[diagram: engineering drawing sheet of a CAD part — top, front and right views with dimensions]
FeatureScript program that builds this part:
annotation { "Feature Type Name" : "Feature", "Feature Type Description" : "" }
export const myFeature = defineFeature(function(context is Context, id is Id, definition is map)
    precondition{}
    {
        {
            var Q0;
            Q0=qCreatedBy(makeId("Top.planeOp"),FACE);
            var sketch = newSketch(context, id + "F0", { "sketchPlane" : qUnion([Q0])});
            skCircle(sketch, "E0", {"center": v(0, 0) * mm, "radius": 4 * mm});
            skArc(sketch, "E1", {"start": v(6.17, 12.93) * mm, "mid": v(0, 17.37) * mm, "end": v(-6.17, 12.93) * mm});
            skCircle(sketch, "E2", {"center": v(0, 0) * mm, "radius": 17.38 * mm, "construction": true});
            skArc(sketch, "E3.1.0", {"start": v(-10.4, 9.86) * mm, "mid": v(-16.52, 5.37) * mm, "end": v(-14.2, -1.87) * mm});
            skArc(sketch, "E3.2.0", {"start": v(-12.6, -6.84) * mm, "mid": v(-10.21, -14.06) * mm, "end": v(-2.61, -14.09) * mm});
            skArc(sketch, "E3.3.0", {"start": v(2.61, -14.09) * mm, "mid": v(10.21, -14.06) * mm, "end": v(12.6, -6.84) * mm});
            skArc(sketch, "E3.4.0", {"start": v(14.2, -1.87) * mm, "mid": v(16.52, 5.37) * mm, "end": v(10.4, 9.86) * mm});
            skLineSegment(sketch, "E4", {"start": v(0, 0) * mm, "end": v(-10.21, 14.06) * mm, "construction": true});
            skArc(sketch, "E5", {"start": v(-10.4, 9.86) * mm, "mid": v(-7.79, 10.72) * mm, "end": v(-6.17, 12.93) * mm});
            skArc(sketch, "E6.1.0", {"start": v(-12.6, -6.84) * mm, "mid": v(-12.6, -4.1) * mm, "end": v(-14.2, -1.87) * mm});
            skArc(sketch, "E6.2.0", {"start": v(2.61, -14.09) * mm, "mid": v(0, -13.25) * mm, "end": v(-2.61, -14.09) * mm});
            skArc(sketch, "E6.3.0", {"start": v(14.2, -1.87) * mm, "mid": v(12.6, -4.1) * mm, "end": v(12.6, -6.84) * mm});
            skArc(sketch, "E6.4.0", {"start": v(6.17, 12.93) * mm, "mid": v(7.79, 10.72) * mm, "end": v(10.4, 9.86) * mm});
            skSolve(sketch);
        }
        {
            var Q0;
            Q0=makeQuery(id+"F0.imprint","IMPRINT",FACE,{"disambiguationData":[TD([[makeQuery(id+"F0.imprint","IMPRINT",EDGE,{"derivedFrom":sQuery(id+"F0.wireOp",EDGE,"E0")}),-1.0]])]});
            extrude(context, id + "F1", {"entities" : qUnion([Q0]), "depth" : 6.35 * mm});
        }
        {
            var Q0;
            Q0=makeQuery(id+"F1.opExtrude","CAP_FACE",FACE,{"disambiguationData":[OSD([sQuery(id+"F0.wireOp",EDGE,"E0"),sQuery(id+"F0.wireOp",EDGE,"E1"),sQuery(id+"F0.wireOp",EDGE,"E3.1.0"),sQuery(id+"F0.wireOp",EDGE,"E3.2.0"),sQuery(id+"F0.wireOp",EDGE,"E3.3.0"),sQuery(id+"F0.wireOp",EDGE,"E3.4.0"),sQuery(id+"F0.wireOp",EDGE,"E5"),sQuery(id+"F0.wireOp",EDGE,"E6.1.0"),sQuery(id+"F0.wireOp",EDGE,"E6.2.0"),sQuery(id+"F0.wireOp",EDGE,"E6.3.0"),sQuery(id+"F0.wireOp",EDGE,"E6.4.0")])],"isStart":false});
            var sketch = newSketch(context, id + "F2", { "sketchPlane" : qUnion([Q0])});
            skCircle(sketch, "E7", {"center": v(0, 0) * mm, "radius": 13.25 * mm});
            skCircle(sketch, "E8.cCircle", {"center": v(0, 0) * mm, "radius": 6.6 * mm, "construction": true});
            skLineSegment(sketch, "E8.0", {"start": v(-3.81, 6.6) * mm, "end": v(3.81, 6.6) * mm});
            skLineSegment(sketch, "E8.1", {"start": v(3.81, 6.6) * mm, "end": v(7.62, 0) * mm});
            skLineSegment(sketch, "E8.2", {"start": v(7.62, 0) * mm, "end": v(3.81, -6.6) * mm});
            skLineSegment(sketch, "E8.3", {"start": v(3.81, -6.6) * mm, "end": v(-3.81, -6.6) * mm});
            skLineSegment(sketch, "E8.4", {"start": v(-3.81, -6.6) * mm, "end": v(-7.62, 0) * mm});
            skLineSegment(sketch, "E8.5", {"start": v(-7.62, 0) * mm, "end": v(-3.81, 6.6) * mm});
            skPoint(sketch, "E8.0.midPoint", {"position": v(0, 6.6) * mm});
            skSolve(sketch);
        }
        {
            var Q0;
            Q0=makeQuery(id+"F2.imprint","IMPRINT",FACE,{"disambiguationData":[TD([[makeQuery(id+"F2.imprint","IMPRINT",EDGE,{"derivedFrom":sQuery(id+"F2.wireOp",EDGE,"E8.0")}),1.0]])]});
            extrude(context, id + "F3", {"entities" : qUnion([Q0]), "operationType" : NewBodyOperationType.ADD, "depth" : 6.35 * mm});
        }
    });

-------

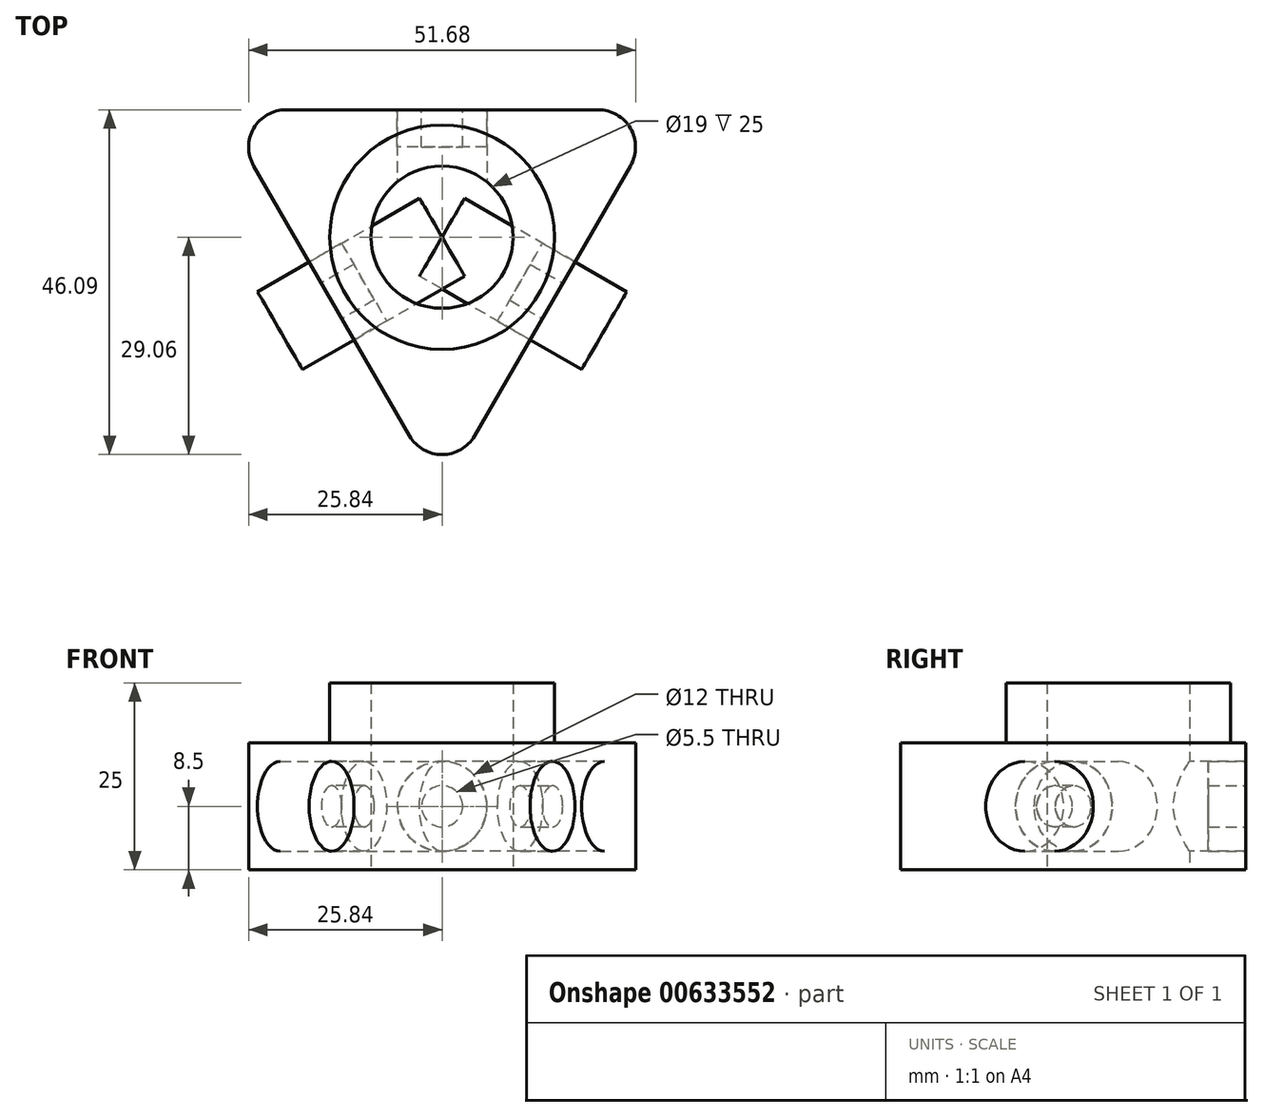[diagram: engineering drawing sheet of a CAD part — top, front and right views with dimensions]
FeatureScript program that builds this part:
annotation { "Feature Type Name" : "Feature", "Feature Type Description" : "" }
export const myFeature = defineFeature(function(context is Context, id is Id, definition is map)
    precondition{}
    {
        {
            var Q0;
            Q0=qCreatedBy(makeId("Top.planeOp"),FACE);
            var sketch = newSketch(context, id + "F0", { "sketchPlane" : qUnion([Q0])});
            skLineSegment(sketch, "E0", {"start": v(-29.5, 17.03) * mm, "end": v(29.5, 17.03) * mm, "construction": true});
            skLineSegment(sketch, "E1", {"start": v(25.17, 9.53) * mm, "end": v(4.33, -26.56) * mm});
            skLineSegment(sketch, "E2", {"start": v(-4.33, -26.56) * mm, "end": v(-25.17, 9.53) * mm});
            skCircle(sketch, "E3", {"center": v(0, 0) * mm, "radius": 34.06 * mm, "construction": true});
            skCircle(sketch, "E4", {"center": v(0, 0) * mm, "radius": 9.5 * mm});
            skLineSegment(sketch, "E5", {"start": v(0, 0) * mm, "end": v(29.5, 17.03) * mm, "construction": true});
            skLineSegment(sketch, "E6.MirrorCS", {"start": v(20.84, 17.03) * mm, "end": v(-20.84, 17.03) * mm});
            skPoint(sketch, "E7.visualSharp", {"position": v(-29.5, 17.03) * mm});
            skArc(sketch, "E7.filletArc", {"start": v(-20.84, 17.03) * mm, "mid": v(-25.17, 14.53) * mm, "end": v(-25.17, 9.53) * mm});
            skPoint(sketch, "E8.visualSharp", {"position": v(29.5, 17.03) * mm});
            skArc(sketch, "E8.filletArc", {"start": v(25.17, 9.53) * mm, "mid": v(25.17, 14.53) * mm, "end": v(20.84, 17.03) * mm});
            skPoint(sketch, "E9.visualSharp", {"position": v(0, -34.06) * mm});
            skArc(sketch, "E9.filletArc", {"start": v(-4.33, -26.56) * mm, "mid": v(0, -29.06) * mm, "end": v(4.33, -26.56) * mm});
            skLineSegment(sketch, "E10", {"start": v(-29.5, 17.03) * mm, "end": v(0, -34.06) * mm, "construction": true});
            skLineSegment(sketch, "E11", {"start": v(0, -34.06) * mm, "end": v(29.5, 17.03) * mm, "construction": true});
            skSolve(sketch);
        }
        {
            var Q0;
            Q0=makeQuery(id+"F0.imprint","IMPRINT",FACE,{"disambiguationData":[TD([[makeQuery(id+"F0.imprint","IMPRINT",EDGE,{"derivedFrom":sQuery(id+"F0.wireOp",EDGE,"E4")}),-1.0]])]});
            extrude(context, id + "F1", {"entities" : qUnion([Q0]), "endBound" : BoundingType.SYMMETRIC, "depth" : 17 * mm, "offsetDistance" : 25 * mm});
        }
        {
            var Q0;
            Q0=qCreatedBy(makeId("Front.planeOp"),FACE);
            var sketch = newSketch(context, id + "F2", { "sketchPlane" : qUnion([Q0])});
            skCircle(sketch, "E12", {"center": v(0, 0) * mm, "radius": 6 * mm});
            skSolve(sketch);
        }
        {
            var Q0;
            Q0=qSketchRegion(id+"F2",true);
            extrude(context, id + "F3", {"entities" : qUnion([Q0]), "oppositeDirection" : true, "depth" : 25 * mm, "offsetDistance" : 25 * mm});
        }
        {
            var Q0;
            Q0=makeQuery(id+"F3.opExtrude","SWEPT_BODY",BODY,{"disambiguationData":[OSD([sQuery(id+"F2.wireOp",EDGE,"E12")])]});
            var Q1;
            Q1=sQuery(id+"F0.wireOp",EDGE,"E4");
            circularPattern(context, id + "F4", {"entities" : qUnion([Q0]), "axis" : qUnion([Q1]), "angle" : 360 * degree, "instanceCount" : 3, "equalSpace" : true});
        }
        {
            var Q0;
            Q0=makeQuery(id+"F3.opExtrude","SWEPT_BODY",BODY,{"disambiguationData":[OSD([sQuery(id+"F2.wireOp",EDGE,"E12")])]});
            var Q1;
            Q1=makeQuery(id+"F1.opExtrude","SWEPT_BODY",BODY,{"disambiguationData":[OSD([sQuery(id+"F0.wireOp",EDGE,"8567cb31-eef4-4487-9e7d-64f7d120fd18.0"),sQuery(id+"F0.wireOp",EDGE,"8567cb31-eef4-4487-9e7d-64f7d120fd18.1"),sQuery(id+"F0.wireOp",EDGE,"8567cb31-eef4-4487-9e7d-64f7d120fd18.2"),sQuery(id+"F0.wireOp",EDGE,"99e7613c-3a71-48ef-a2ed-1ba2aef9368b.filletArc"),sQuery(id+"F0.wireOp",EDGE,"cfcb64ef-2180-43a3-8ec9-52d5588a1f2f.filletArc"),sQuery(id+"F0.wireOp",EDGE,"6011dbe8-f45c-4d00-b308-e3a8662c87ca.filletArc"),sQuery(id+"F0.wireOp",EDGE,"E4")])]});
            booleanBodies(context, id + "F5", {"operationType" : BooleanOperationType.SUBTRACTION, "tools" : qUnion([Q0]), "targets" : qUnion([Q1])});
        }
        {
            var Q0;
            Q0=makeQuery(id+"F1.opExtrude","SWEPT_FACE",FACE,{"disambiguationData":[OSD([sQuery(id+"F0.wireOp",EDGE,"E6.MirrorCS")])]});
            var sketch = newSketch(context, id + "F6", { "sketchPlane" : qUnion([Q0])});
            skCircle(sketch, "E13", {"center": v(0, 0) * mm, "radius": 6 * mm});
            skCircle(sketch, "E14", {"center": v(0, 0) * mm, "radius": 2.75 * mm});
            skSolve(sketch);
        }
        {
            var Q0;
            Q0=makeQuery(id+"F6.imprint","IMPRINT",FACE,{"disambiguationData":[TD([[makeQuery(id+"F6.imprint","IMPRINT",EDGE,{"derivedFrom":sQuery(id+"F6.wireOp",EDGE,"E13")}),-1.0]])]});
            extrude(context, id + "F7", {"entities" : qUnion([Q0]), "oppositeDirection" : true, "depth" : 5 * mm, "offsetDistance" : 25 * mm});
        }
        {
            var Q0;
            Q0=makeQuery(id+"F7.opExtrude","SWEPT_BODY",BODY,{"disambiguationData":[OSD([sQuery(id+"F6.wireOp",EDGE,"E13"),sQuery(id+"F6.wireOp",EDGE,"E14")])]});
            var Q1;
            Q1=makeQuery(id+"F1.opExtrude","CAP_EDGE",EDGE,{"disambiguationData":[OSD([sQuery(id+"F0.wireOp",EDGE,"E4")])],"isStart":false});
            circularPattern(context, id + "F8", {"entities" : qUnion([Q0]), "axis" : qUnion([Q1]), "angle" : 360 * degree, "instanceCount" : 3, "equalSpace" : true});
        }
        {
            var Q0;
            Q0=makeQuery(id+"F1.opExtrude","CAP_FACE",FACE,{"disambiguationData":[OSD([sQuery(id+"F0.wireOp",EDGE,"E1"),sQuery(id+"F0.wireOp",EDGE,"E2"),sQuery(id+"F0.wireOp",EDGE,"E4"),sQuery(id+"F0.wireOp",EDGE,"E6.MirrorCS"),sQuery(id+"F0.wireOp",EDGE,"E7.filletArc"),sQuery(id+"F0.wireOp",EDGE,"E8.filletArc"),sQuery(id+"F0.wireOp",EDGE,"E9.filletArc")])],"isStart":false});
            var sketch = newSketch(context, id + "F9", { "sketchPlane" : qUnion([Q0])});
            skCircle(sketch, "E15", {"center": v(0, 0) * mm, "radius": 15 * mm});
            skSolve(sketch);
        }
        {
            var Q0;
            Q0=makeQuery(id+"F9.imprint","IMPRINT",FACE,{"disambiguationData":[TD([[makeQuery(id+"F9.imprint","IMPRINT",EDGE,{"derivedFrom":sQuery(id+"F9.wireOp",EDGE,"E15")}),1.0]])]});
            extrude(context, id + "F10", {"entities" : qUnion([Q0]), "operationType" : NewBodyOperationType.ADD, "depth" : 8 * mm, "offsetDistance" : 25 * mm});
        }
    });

-------

> _Short task_:
Locate every line in the material above that contains the string "degree", and copy each of those lines. Case counts.

> _Task solution_:
            circularPattern(context, id + "F4", {"entities" : qUnion([Q0]), "axis" : qUnion([Q1]), "angle" : 360 * degree, "instanceCount" : 3, "equalSpace" : true});
            circularPattern(context, id + "F8", {"entities" : qUnion([Q0]), "axis" : qUnion([Q1]), "angle" : 360 * degree, "instanceCount" : 3, "equalSpace" : true});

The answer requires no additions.